(Chart understanding data)
BEGIN

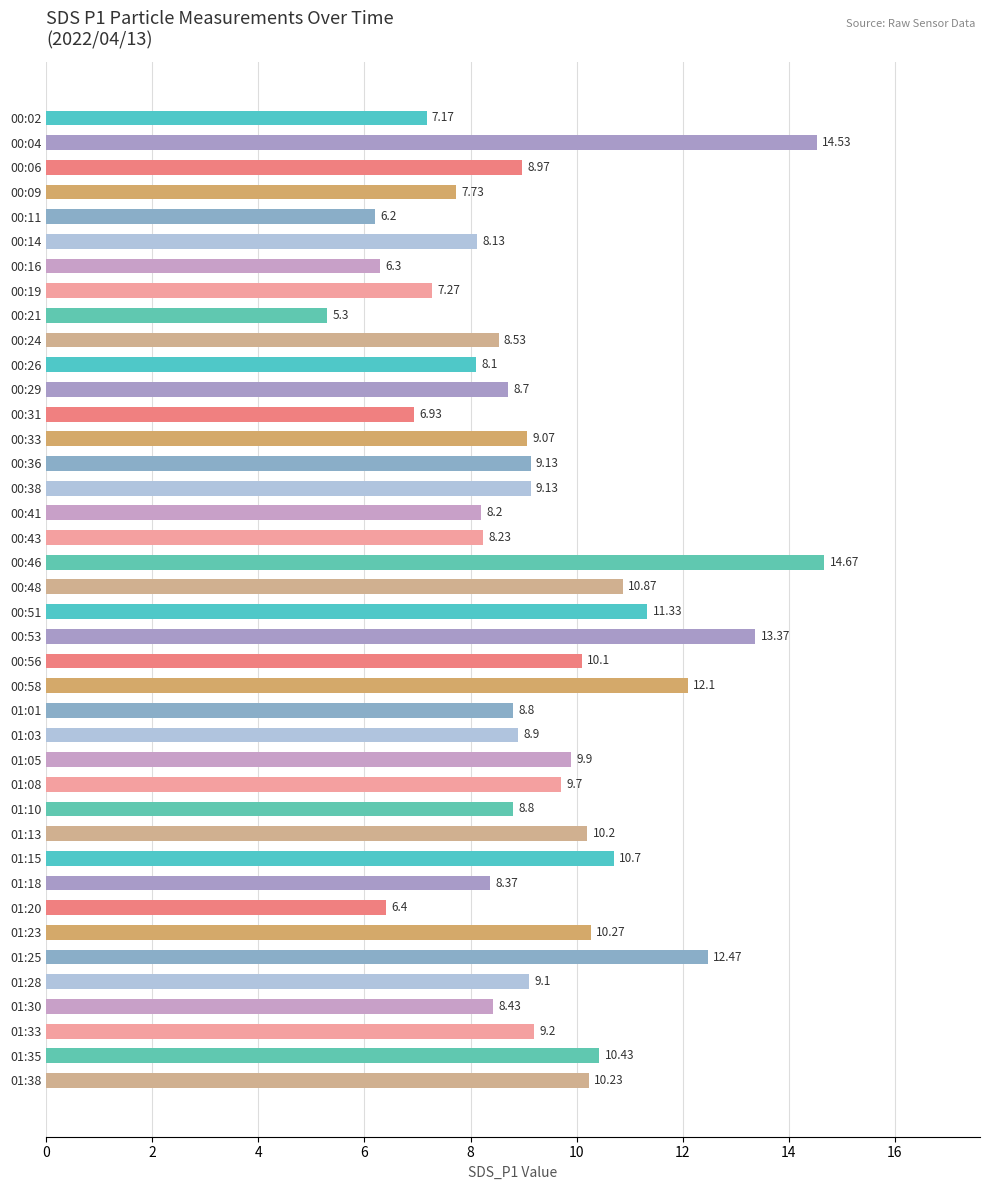

What is the difference between the maximum and second lowest values?

8.5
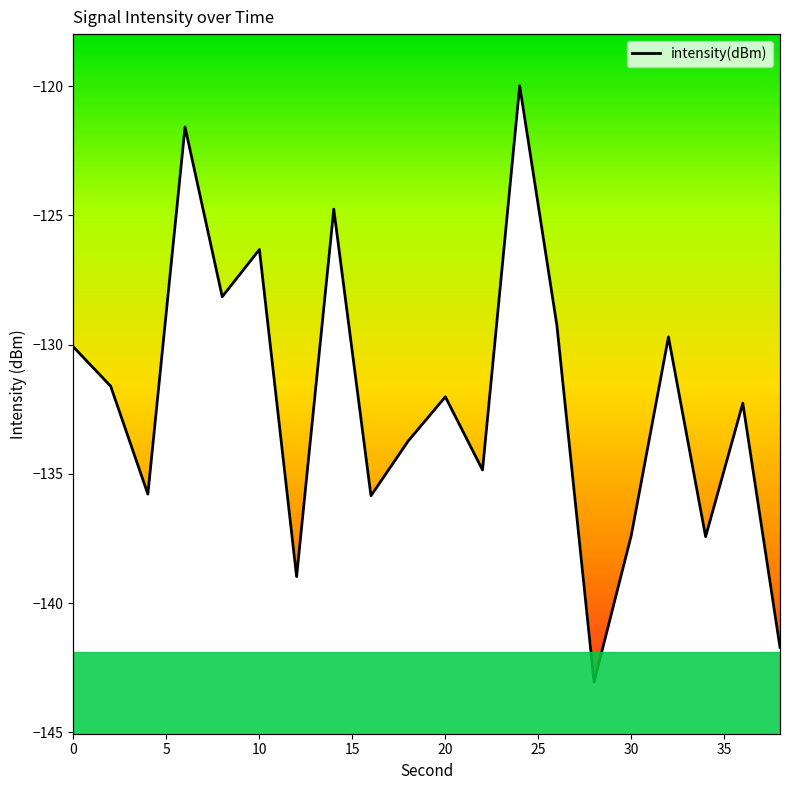

How many interior local valleys (lower than both neighbors) does the data have?

7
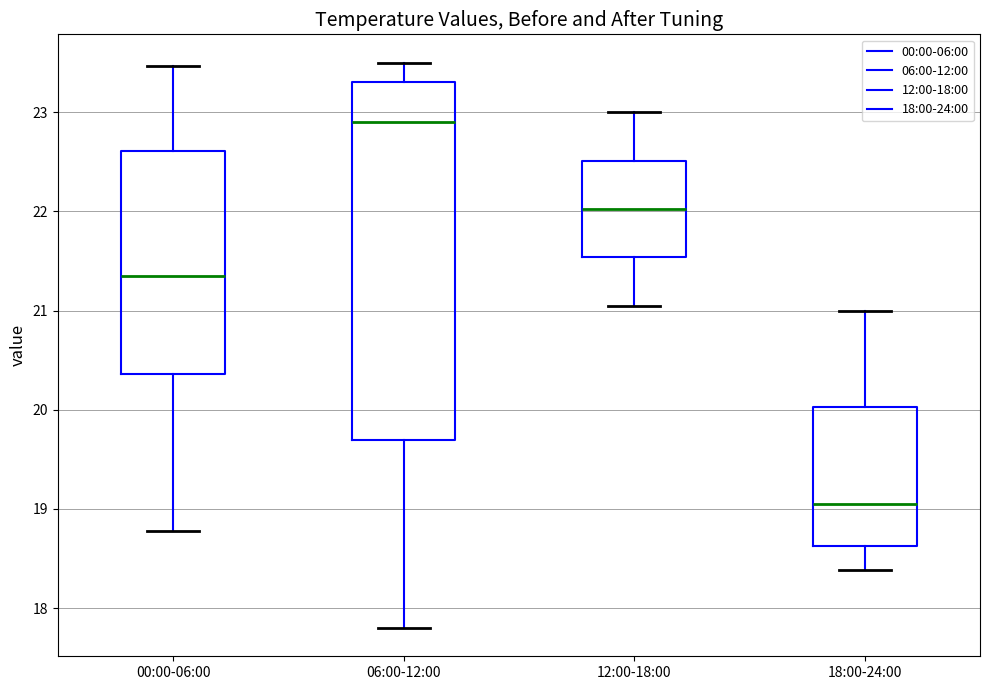

Reading left to right, transcribe this box plot: for each box, give where its median line is, the range the box spans, and where its two whiskers end, as read against the y-axis. The values are not printed on the chart, so give them approximately, as read against the axis.

00:00-06:00: median 21.3, box 20.4 to 22.6, whiskers 18.8 to 23.5
06:00-12:00: median 22.9, box 19.7 to 23.3, whiskers 17.8 to 23.5
12:00-18:00: median 22.0, box 21.5 to 22.5, whiskers 21.1 to 23.0
18:00-24:00: median 19.1, box 18.6 to 20.0, whiskers 18.4 to 21.0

END

Copy out the text of every record above word for word, leaving out the pictures.

* ANSWER:
What is the difference between the maximum and second lowest values?

8.5

How many interior local valleys (lower than both neighbors) does the data have?

7

Reading left to right, transcribe this box plot: for each box, give where its median line is, the range the box spans, and where its two whiskers end, as read against the y-axis. The values are not printed on the chart, so give them approximately, as read against the axis.

00:00-06:00: median 21.3, box 20.4 to 22.6, whiskers 18.8 to 23.5
06:00-12:00: median 22.9, box 19.7 to 23.3, whiskers 17.8 to 23.5
12:00-18:00: median 22.0, box 21.5 to 22.5, whiskers 21.1 to 23.0
18:00-24:00: median 19.1, box 18.6 to 20.0, whiskers 18.4 to 21.0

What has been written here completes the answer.